§ THE PROBLEM
Count up the lines of the data below that contain the string "CIRCLE", then give only the total.
=====
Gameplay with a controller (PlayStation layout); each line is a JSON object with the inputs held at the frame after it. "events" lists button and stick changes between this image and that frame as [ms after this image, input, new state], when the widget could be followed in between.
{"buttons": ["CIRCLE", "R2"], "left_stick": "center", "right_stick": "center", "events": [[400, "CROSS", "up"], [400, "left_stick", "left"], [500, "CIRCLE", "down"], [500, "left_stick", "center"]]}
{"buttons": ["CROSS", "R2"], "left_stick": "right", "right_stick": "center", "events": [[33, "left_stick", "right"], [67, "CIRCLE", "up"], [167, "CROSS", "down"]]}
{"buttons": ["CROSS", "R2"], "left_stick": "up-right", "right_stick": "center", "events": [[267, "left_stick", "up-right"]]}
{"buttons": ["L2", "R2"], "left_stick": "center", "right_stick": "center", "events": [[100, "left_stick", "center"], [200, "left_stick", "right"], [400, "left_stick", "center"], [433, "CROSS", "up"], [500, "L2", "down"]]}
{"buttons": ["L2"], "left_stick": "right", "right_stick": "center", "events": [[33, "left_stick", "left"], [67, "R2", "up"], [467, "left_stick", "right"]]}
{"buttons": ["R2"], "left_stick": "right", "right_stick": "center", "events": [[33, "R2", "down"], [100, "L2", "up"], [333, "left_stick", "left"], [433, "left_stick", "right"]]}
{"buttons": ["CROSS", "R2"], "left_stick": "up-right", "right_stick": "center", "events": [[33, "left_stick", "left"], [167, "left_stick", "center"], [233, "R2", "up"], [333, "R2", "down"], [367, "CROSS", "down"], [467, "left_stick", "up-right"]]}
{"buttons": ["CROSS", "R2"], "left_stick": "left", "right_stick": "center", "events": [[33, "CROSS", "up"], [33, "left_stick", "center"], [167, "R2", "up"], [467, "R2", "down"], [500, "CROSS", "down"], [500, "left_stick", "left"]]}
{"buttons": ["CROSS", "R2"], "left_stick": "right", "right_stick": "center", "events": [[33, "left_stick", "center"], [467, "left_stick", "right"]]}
=====
§ TASK SOLUTION
2